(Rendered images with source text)
*** Begin section ***

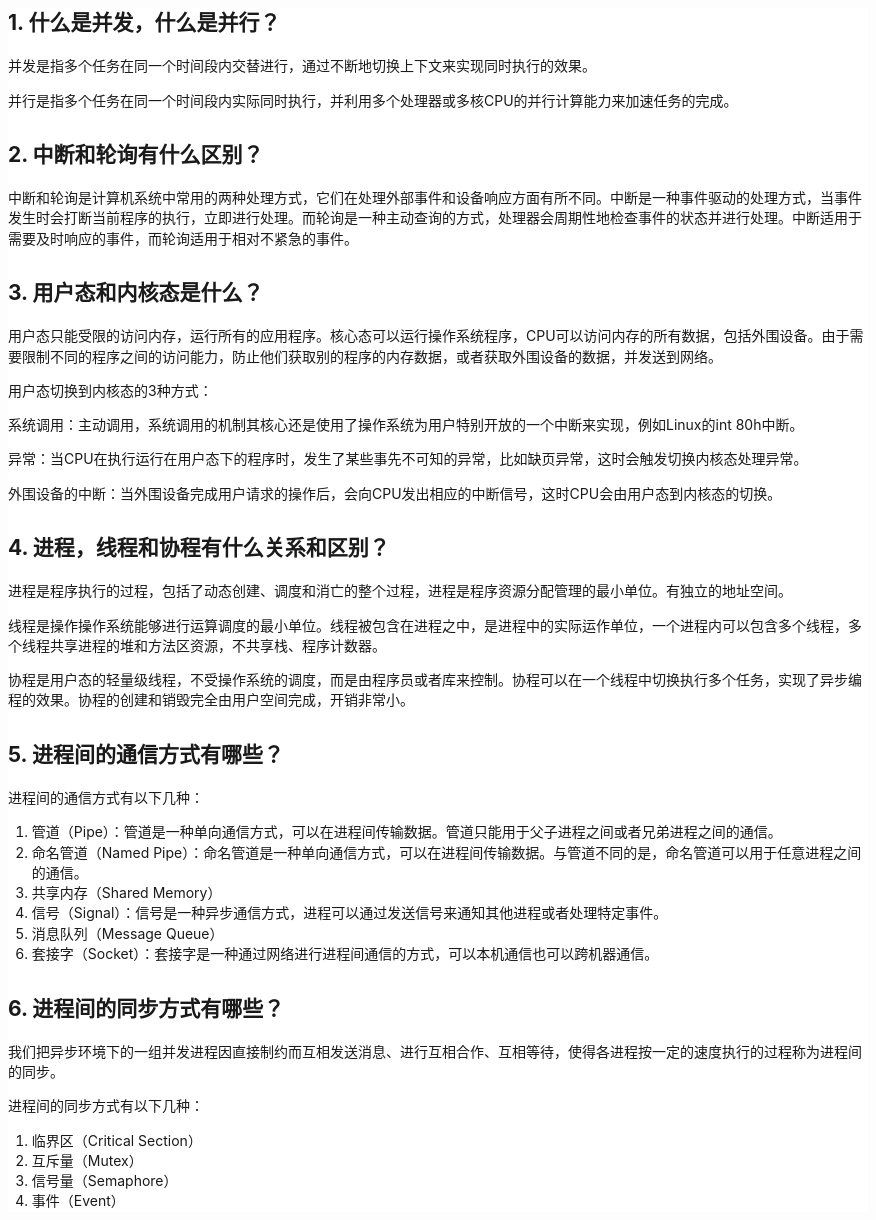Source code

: ## 1. 什么是并发，什么是并行？

并发是指多个任务在同一个时间段内交替进行，通过不断地切换上下文来实现同时执行的效果。

并行是指多个任务在同一个时间段内实际同时执行，并利用多个处理器或多核CPU的并行计算能力来加速任务的完成。

## 2. 中断和轮询有什么区别？

中断和轮询是计算机系统中常用的两种处理方式，它们在处理外部事件和设备响应方面有所不同。中断是一种事件驱动的处理方式，当事件发生时会打断当前程序的执行，立即进行处理。而轮询是一种主动查询的方式，处理器会周期性地检查事件的状态并进行处理。中断适用于需要及时响应的事件，而轮询适用于相对不紧急的事件。

## 3. 用户态和内核态是什么？

用户态只能受限的访问内存，运行所有的应用程序。核心态可以运行操作系统程序，CPU可以访问内存的所有数据，包括外围设备。由于需要限制不同的程序之间的访问能力，防止他们获取别的程序的内存数据，或者获取外围设备的数据，并发送到网络。



用户态切换到内核态的3种方式：

系统调用：主动调用，系统调用的机制其核心还是使用了操作系统为用户特别开放的一个中断来实现，例如Linux的int 80h中断。

异常：当CPU在执行运行在用户态下的程序时，发生了某些事先不可知的异常，比如缺页异常，这时会触发切换内核态处理异常。

外围设备的中断：当外围设备完成用户请求的操作后，会向CPU发出相应的中断信号，这时CPU会由用户态到内核态的切换。

## 4. 进程，线程和协程有什么关系和区别？

进程是程序执行的过程，包括了动态创建、调度和消亡的整个过程，进程是程序资源分配管理的最小单位。有独立的地址空间。

线程是操作操作系统能够进行运算调度的最小单位。线程被包含在进程之中，是进程中的实际运作单位，一个进程内可以包含多个线程，多个线程共享进程的堆和方法区资源，不共享栈、程序计数器。

协程是用户态的轻量级线程，不受操作系统的调度，而是由程序员或者库来控制。协程可以在一个线程中切换执行多个任务，实现了异步编程的效果。协程的创建和销毁完全由用户空间完成，开销非常小。

## 5. 进程间的通信方式有哪些？

进程间的通信方式有以下几种：

1. 管道（Pipe）：管道是一种单向通信方式，可以在进程间传输数据。管道只能用于父子进程之间或者兄弟进程之间的通信。
2. 命名管道（Named Pipe）：命名管道是一种单向通信方式，可以在进程间传输数据。与管道不同的是，命名管道可以用于任意进程之间的通信。
3. 共享内存（Shared Memory）
4. 信号（Signal）：信号是一种异步通信方式，进程可以通过发送信号来通知其他进程或者处理特定事件。
5. 消息队列（Message Queue）
6. 套接字（Socket）：套接字是一种通过网络进行进程间通信的方式，可以本机通信也可以跨机器通信。

## 6. 进程间的同步方式有哪些？

我们把异步环境下的一组并发进程因直接制约而互相发送消息、进行互相合作、互相等待，使得各进程按一定的速度执行的过程称为进程间的同步。

进程间的同步方式有以下几种：

1. 临界区（Critical Section）
2. 互斥量（Mutex）
3. 信号量（Semaphore）
4. 事件（Event）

*** End section ***

-- Assignment --
For the records above, output each one exactly and skip any image.

-- Worked solution --
Source code

: ## 1. 什么是并发，什么是并行？

并发是指多个任务在同一个时间段内交替进行，通过不断地切换上下文来实现同时执行的效果。

并行是指多个任务在同一个时间段内实际同时执行，并利用多个处理器或多核CPU的并行计算能力来加速任务的完成。

## 2. 中断和轮询有什么区别？

中断和轮询是计算机系统中常用的两种处理方式，它们在处理外部事件和设备响应方面有所不同。中断是一种事件驱动的处理方式，当事件发生时会打断当前程序的执行，立即进行处理。而轮询是一种主动查询的方式，处理器会周期性地检查事件的状态并进行处理。中断适用于需要及时响应的事件，而轮询适用于相对不紧急的事件。

## 3. 用户态和内核态是什么？

用户态只能受限的访问内存，运行所有的应用程序。核心态可以运行操作系统程序，CPU可以访问内存的所有数据，包括外围设备。由于需要限制不同的程序之间的访问能力，防止他们获取别的程序的内存数据，或者获取外围设备的数据，并发送到网络。



用户态切换到内核态的3种方式：

系统调用：主动调用，系统调用的机制其核心还是使用了操作系统为用户特别开放的一个中断来实现，例如Linux的int 80h中断。

异常：当CPU在执行运行在用户态下的程序时，发生了某些事先不可知的异常，比如缺页异常，这时会触发切换内核态处理异常。

外围设备的中断：当外围设备完成用户请求的操作后，会向CPU发出相应的中断信号，这时CPU会由用户态到内核态的切换。

## 4. 进程，线程和协程有什么关系和区别？

进程是程序执行的过程，包括了动态创建、调度和消亡的整个过程，进程是程序资源分配管理的最小单位。有独立的地址空间。

线程是操作操作系统能够进行运算调度的最小单位。线程被包含在进程之中，是进程中的实际运作单位，一个进程内可以包含多个线程，多个线程共享进程的堆和方法区资源，不共享栈、程序计数器。

协程是用户态的轻量级线程，不受操作系统的调度，而是由程序员或者库来控制。协程可以在一个线程中切换执行多个任务，实现了异步编程的效果。协程的创建和销毁完全由用户空间完成，开销非常小。

## 5. 进程间的通信方式有哪些？

进程间的通信方式有以下几种：

1. 管道（Pipe）：管道是一种单向通信方式，可以在进程间传输数据。管道只能用于父子进程之间或者兄弟进程之间的通信。
2. 命名管道（Named Pipe）：命名管道是一种单向通信方式，可以在进程间传输数据。与管道不同的是，命名管道可以用于任意进程之间的通信。
3. 共享内存（Shared Memory）
4. 信号（Signal）：信号是一种异步通信方式，进程可以通过发送信号来通知其他进程或者处理特定事件。
5. 消息队列（Message Queue）
6. 套接字（Socket）：套接字是一种通过网络进行进程间通信的方式，可以本机通信也可以跨机器通信。

## 6. 进程间的同步方式有哪些？

我们把异步环境下的一组并发进程因直接制约而互相发送消息、进行互相合作、互相等待，使得各进程按一定的速度执行的过程称为进程间的同步。

进程间的同步方式有以下几种：

1. 临界区（Critical Section）
2. 互斥量（Mutex）
3. 信号量（Semaphore）
4. 事件（Event）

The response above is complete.